PROBLEM REQUIREMENTS: In the material below, the line holding "f_number: 2.2" and every line after it should be reproduced exactly, please, with pictures omitted.

DATA SHOWN:
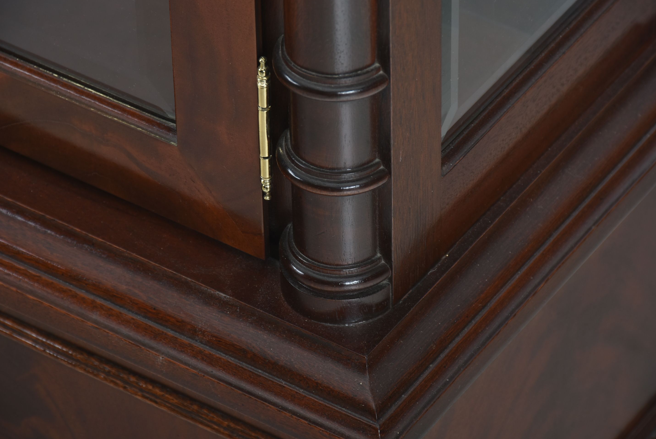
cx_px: 332
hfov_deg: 9.4
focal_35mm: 219
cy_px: 215
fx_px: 3994
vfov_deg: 6.3
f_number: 9
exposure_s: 1/160
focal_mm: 140
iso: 200
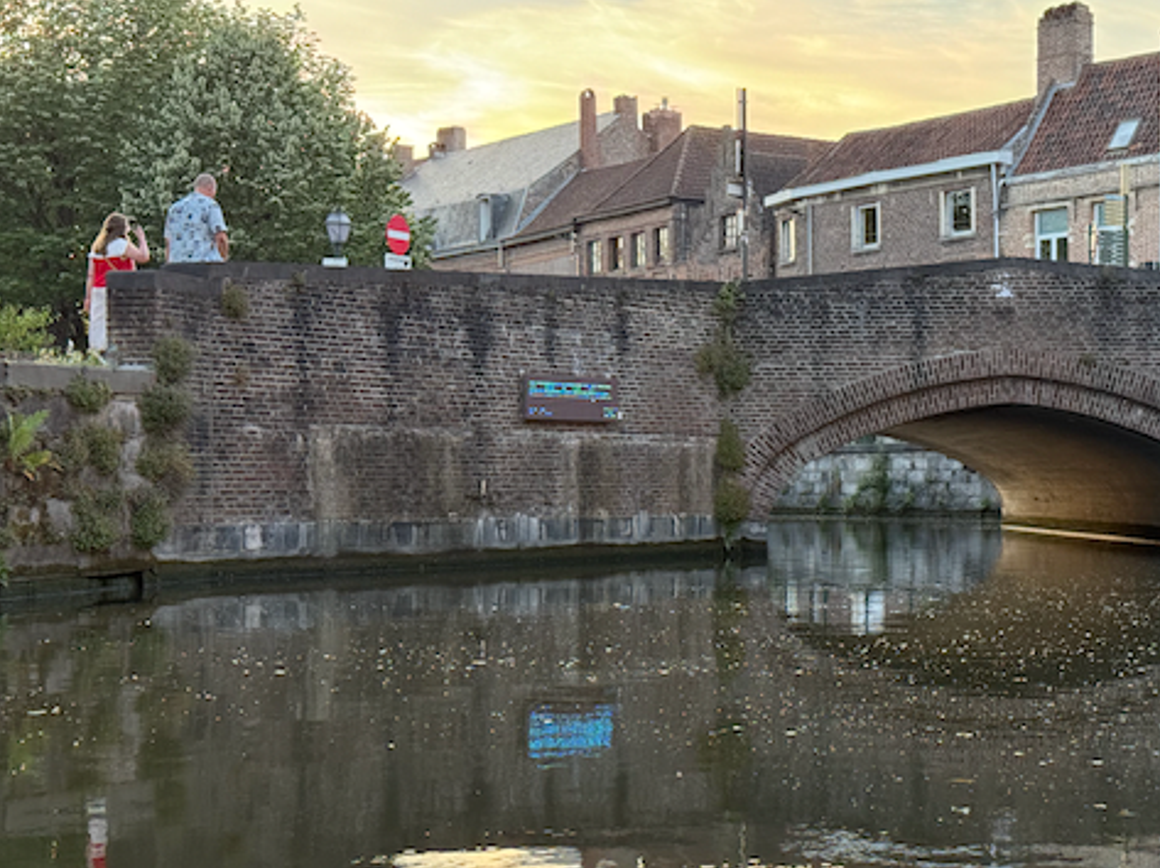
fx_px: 2177
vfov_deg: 22.5
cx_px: 748
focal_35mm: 65
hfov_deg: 29.7
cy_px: 481
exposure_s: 1/418
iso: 100
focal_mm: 6.76
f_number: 1.78
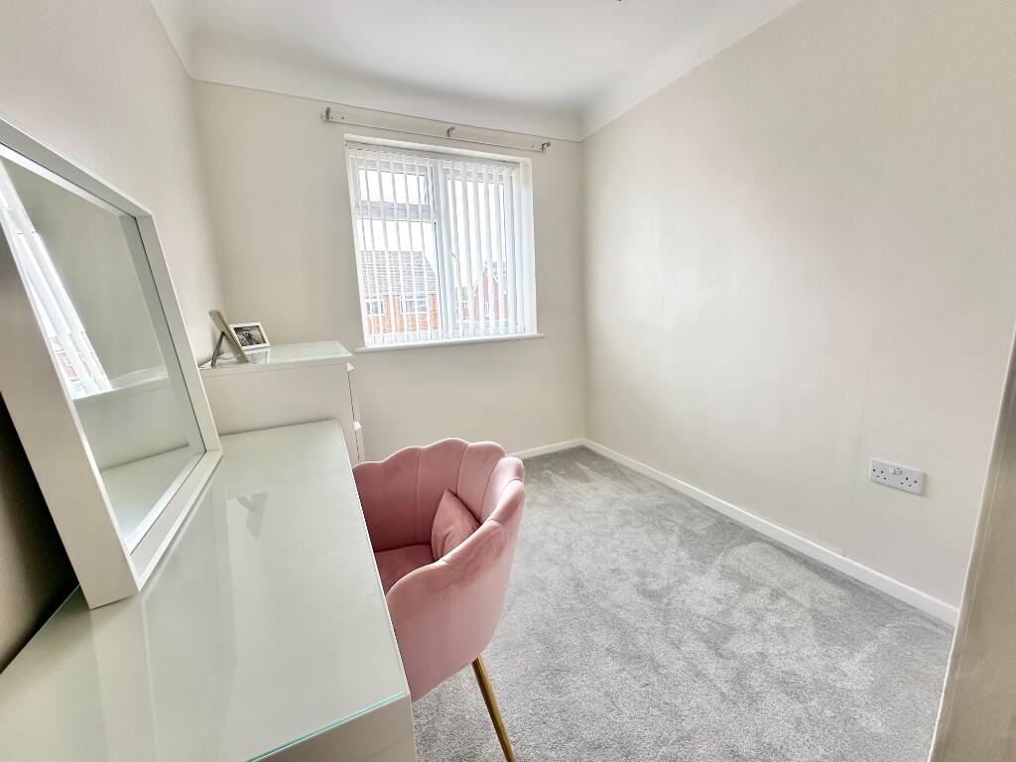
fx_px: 411
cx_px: 508
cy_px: 381
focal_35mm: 14
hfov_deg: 102.1
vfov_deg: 85.7
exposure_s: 1/99
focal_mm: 2.22
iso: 100
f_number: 2.2
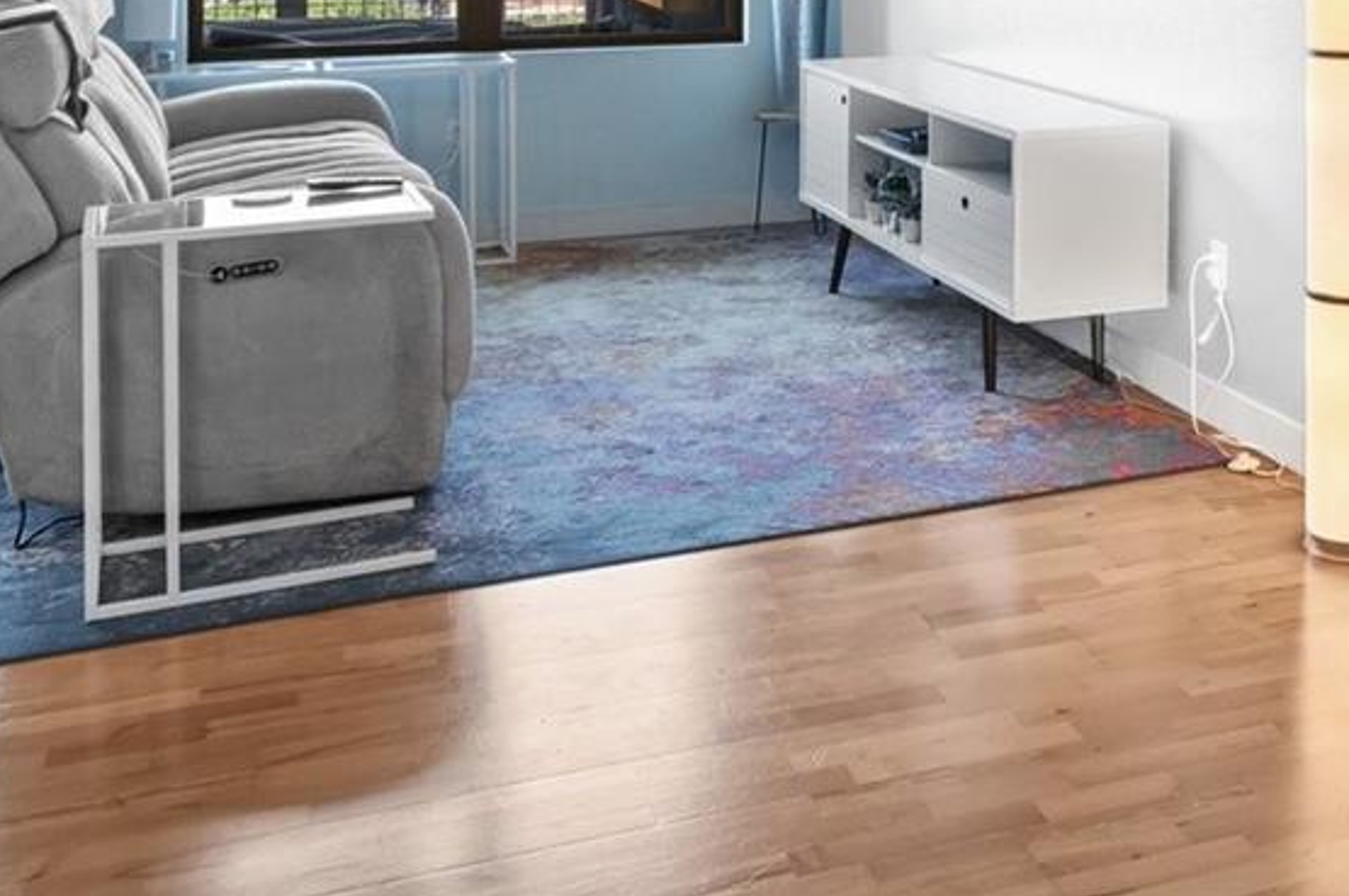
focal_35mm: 49
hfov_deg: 38.0
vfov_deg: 25.0
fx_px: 1834
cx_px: 1179
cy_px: -159
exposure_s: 1/15
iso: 500
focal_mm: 17
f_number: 8
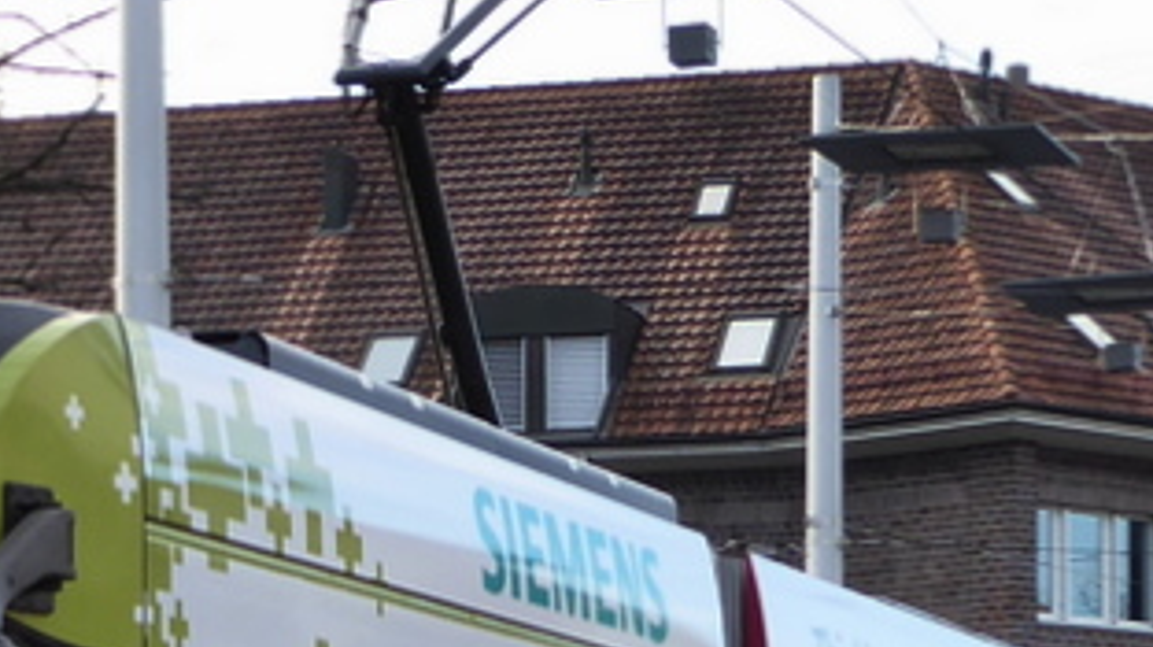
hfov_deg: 12.1
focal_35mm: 176
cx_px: 70
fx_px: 5377
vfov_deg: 6.8
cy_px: 991
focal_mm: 7.2
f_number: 3.8
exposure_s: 1/160
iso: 125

RESPONSE:
f_number: 2.2
focal_35mm: 49
hfov_deg: 38.0
vfov_deg: 25.0
fx_px: 1834
cx_px: 1179
cy_px: -159
exposure_s: 1/15
iso: 500
focal_mm: 17
f_number: 8
hfov_deg: 12.1
focal_35mm: 176
cx_px: 70
fx_px: 5377
vfov_deg: 6.8
cy_px: 991
focal_mm: 7.2
f_number: 3.8
exposure_s: 1/160
iso: 125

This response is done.